Records from a dataset
• • • • • • •

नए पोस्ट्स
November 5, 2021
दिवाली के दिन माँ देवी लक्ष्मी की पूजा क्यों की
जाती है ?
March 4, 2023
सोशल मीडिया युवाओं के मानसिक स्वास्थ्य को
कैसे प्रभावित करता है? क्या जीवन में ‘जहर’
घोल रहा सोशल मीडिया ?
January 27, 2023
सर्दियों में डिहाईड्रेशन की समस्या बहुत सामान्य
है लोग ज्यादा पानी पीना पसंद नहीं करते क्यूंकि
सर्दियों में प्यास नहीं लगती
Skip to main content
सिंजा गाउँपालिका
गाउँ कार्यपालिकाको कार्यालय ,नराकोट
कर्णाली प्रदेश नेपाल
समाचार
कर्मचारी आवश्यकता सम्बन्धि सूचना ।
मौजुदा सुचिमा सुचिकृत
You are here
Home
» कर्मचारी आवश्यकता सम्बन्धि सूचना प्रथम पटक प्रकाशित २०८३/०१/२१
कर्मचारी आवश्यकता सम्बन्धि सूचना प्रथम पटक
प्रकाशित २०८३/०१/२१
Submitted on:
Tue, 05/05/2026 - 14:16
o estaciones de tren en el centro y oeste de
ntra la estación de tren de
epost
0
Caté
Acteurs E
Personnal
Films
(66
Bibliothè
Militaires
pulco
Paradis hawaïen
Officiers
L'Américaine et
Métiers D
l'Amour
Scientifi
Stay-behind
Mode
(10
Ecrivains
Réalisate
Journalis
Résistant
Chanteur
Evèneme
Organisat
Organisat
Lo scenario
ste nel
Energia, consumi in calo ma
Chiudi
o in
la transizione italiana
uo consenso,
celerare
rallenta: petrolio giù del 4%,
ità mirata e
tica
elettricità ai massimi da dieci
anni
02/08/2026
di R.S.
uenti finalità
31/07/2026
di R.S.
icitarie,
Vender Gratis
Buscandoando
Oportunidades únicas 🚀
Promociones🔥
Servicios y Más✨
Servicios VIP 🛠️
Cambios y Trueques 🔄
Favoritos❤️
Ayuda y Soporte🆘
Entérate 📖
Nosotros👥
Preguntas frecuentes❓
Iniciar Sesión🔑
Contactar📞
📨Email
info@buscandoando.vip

• • • • • • •

[To-do item]
Select every line in the rows above that contains the word "tren", and copy each one unchanged.

[Your solution]
o estaciones de tren en el centro y oeste de
ntra la estación de tren de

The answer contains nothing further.